R003

An unusual presentation of adrenocortical carcinoma. 

Fleur Talbot, James Ahlquist and Tom Kurzawinski,

Endocrine Unit, Southend Hospital, and Endocrine Surgery, University College London Hospital. 

 

Abstract:

Adrenocortical carcinoma (ACC) is a rare malignancy, usually presenting with abdominal mass, or signs of virilisation or Cushing’s syndrome.  Here we present a case of ACC with unusual features in the initial presentation. 

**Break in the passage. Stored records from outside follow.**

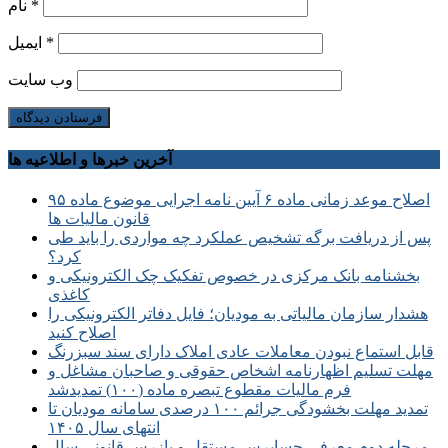
*
نام
*
ایمیل
وب‌ سایت
آخرین خبرها و اطلاعیه ها
اصلاح موعد زمانی ماده ۶ آیین نامه اجرایی موضوع ماده ۹۵
قانون مالیات ها
پس از دریافت برگه تشخیص عملکرد چه مواردی را باید طی
کرد؟
بخشنامه بانک مرکزی در خصوص تفکیک چک الکترونیکی و
کاغذی
هشدار سازمان مالیاتی به مودیان؛ فایل دفاتر الکترونیکی را
اصلاح کنید
قابل استماع نبودن معاملات عادی املاک دارای سند سبزرنگ
مهلت تسلیم اظهارنامه اشخاص حقوقی و صاحبان مشاغل و
فرم مالیات مقطوع تبصره ماده (۱۰۰) تمدیدشد
تمدید مهلت بخشودگی جرائم ۱۰۰ درصدی سامانه مودیان تا
انتهای سال ۱۴۰۵
مرحله دوم معرفی حسابرس مستقل و بازرس قانونی سال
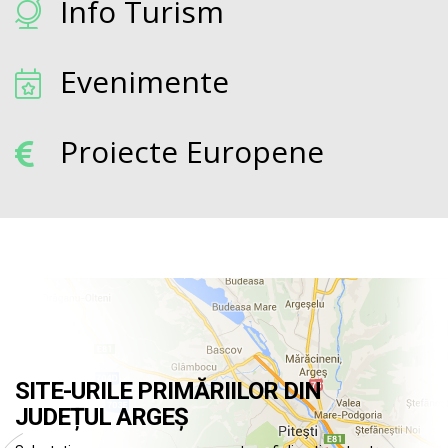
Info Turism
Evenimente
Proiecte Europene
SITE-URILE PRIMĂRIILOR DIN
JUDEȚUL ARGEȘ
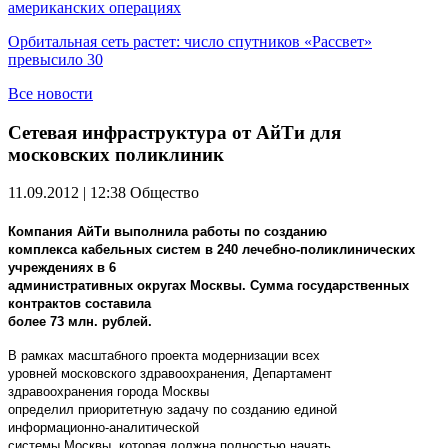
американских операциях
Орбитальная сеть растет: число спутников «Рассвет»
превысило 30
Все новости
Сетевая инфраструктура от АйТи для
московских поликлиник
11.09.2012 | 12:38
Общество
Компания АйТи выполнила работы по созданию
комплекса кабельных систем в 240 лечебно-поликлинических
учреждениях в 6
административных округах Москвы. Сумма государственных
контрактов составила
более 73 млн. рублей.
В рамках масштабного проекта модернизации всех
уровней московского здравоохранения, Департамент
здравоохранения города Москвы
определил приоритетную задачу по созданию единой
информационно-аналитической
системы Москвы, которая должна полностью начать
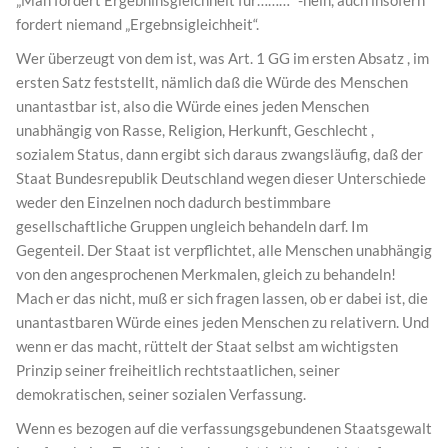
„Man fordert Ergebninsgleichheit für………“ -nein, auch insofern
fordert niemand „Ergebnsigleichheit“.
Wer überzeugt von dem ist, was Art. 1 GG im ersten Absatz , im
ersten Satz feststellt, nämlich daß die Würde des Menschen
unantastbar ist, also die Würde eines jeden Menschen
unabhängig von Rasse, Religion, Herkunft, Geschlecht ,
sozialem Status, dann ergibt sich daraus zwangsläufig, daß der
Staat Bundesrepublik Deutschland wegen dieser Unterschiede
weder den Einzelnen noch dadurch bestimmbare
gesellschaftliche Gruppen ungleich behandeln darf. Im
Gegenteil. Der Staat ist verpflichtet, alle Menschen unabhängig
von den angesprochenen Merkmalen, gleich zu behandeln!
Mach er das nicht, muß er sich fragen lassen, ob er dabei ist, die
unantastbaren Würde eines jeden Menschen zu relativern. Und
wenn er das macht, rüttelt der Staat selbst am wichtigsten
Prinzip seiner freiheitlich rechtstaatlichen, seiner
demokratischen, seiner sozialen Verfassung.
Wenn es bezogen auf die verfassungsgebundenen Staatsgewalt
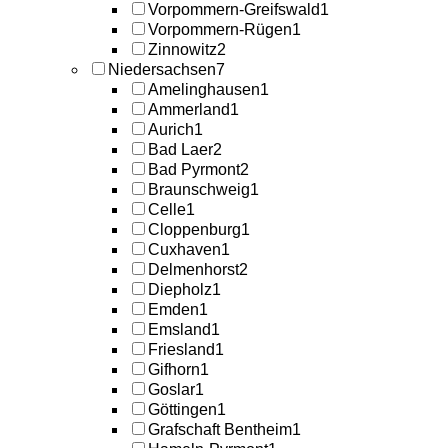
Vorpommern-Greifswald
1
Vorpommern-Rügen
1
Zinnowitz
2
Niedersachsen
7
Amelinghausen
1
Ammerland
1
Aurich
1
Bad Laer
2
Bad Pyrmont
2
Braunschweig
1
Celle
1
Cloppenburg
1
Cuxhaven
1
Delmenhorst
2
Diepholz
1
Emden
1
Emsland
1
Friesland
1
Gifhorn
1
Goslar
1
Göttingen
1
Grafschaft Bentheim
1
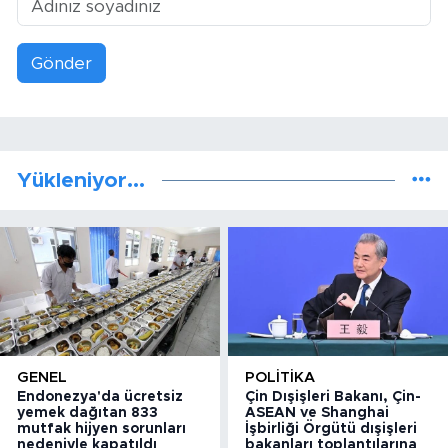
Gönder
Yükleniyor...
GENEL
POLITIKA
Endonezya'da ücretsiz
Çin Dışişleri Bakanı, Çin-
yemek dağıtan 833
ASEAN ve Shanghai
mutfak hijyen sorunları
İşbirliği Örgütü dışişleri
nedeniyle kapatıldı
bakanları toplantılarına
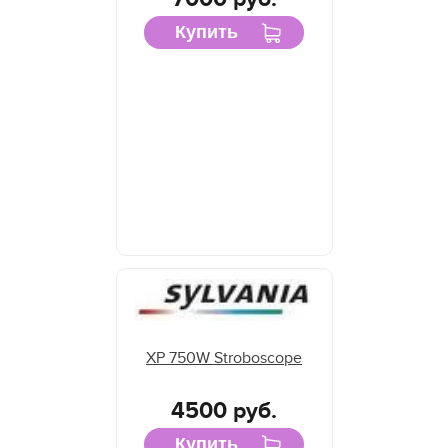
Купить
XP 750W Stroboscope
4500 руб.
Купить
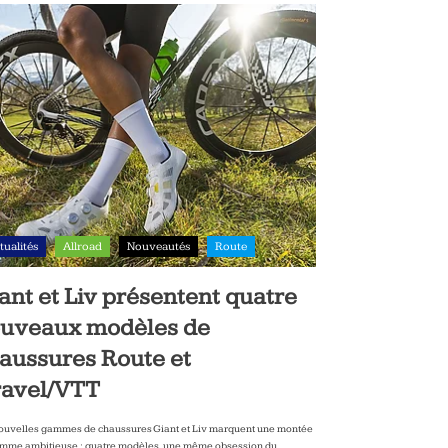
tualités
Allroad
Nouveautés
Route
ant et Liv présentent quatre
uveaux modèles de
aussures Route et
avel/VTT
ouvelles gammes de chaussures Giant et Liv marquent une montée
mme ambitieuse : quatre modèles, une même obsession du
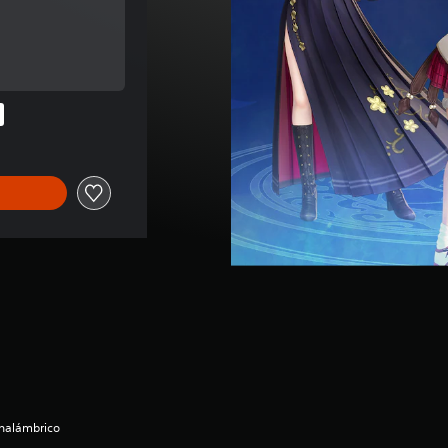
nal de US$8.99
nal de US$8.99
inalámbrico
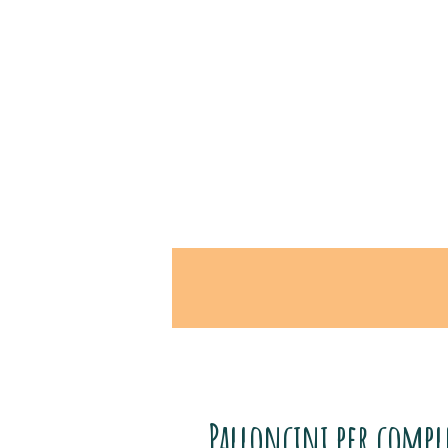
Palloncini per comp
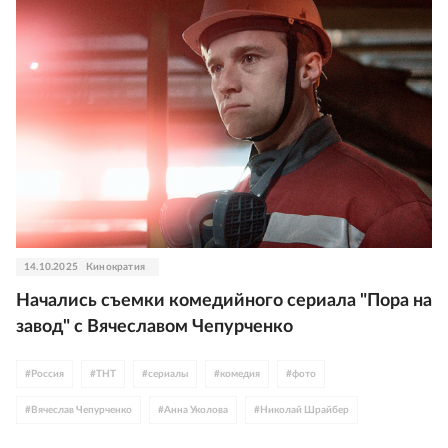
14.10.2025
Кинократия
Начались съемки комедийного сериала "Пора на
завод" с Вячеславом Чепурченко
#
Россия
#
ТНТ
#
сериалы
#
комедия
#
фото
#
Вячеслав Чепурченко
#
Анна Уколова
#
Николай Шрайбер
#
телевидение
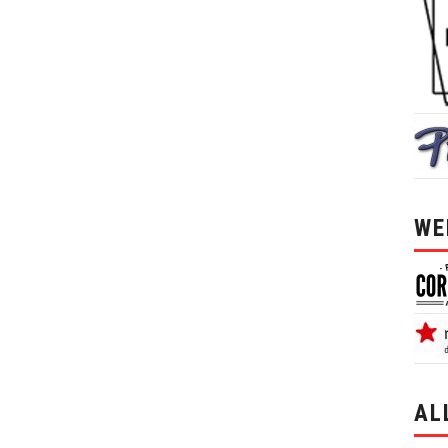
WE
AL
alle 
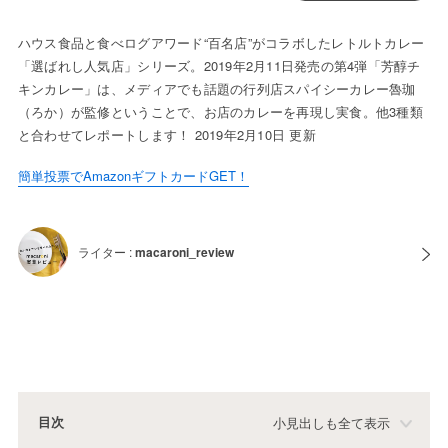
ハウス食品と食べログアワード“百名店”がコラボしたレトルトカレー
「選ばれし人気店」シリーズ。2019年2月11日発売の第4弾「芳醇チ
キンカレー」は、メディアでも話題の行列店スパイシーカレー魯珈
（ろか）が監修ということで、お店のカレーを再現し実食。他3種類
と合わせてレポートします！ 2019年2月10日 更新
簡単投票でAmazonギフトカードGET！
ライター :
macaroni_review
目次
小見出しも全て表示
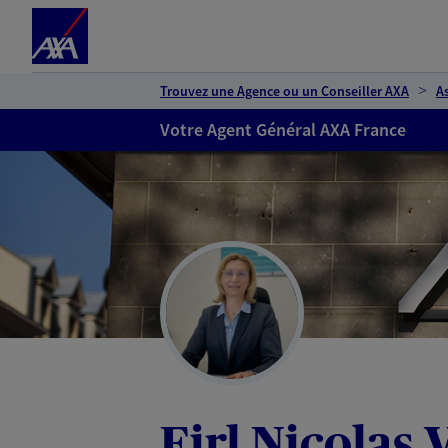
Espace client
Accéder au contenu principal
Accéder au pied de page
Trouvez une Agence ou un Conseiller AXA
A
Votre Agent Général AXA France
Eirl Nicolas 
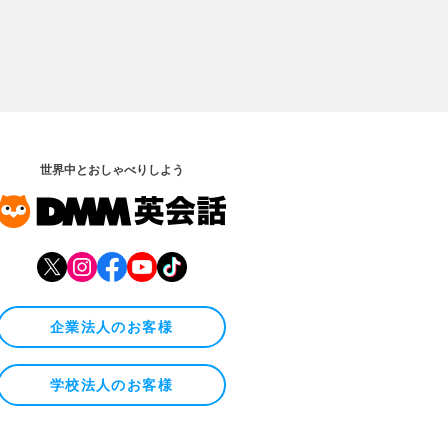
世界中とおしゃべりしよう
企業法人のお客様
学校法人のお客様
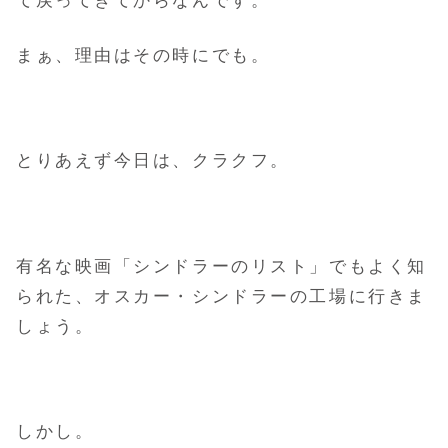
て戻ってきてからなんです。
まぁ、理由はその時にでも。
とりあえず今日は、クラクフ。
有名な映画「シンドラーのリスト」でもよく知
られた、オスカー・シンドラーの工場に行きま
しょう。
しかし。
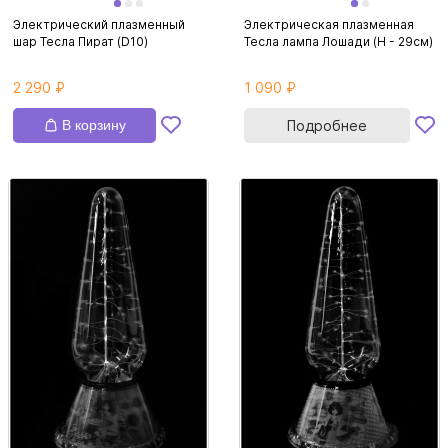
Электрический плазменный
Электрическая плазменная
шар Тесла Пират (D10)
Тесла лампа Лошади (H - 29см)
2 290 ₽
1 090 ₽
В корзину
Подробнее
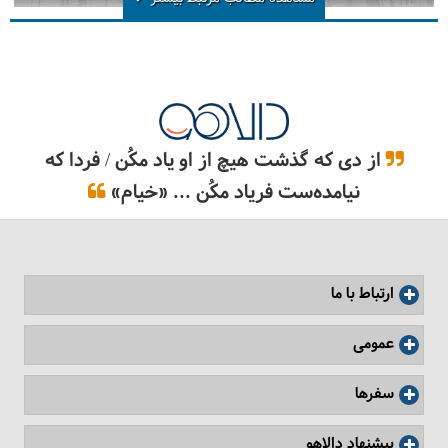
از دی که گذشت هیچ از او یاد مکُن / فردا که
نیامده‌ست فریاد مکُن ... «خیام»
ارتباط با ما
عمومی
سفرها
پیشنهاد دالاهو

A 62 year old woman presented to general surgery with right upper quadrant pain.  She had recently had post-menopausal bleeding, attributed to uterine polyps.  A CT abdomen scan revealed a 12x8cm adrenal mass, and a biopsy was arranged directly.  Following biopsy she was referred to endocrinology; there was a 6 month history of worsening hirsutism, low mood, easy bruising and palpitations.  There were no signs of skin hyperpigmentation.  She had volatile blood pressure, notable facial hirsutism and plethora with thin skin.  Serum testosterone was 7.2 nmol/L, androstenedione >35 nmol/L, DHAS 26.2 umol/L, oestrogen was elevated at 195 pmol/L, ACTH <5 ng/L and 24 hour urinary free cortisol (386 nmol/day) & failure of dexamethasone suppression (9am cortisol 777 nmol/L) confirmed cortisol excess.  Review of the CT abdomen revealed endometrial hyperplasia.  FDG-PET demonstrated an FDG avid 9x13cm lesion.  A 15cm tumour was excised, and renal vein thrombosis was noted.  Histology was consistent with a primary adrenal cortical carcinoma, with infiltration but not breach of the capsule.  After surgery she was treated with dexamethasone.  Her post-operative investigations showed low or undetectable cortisol, androgens & oestradiol; there has been no further endometrial bleeding.  She has been treated with mitotane; recent blood tests and CT scan shows no sign of recurrence at 6 months. 

Discussion

This case highlights the importance of multidisciplinary working; it was fortunate that the patient did not have a phaeochromocytoma, as this had not been excluded by urinary catecholamines prior to the biopsy that might have precipitated a crisis.  The presenting feature of hirsutism was key to diagnosis.  It is likely that the excessive tumour androgens caused the recurrent endometrial hyperplasia, from peripheral conversion to oestrogens by aromatase.  This patient also demonstrates that the prognosis in ACC is not always poor, though the prognosis remains guarded.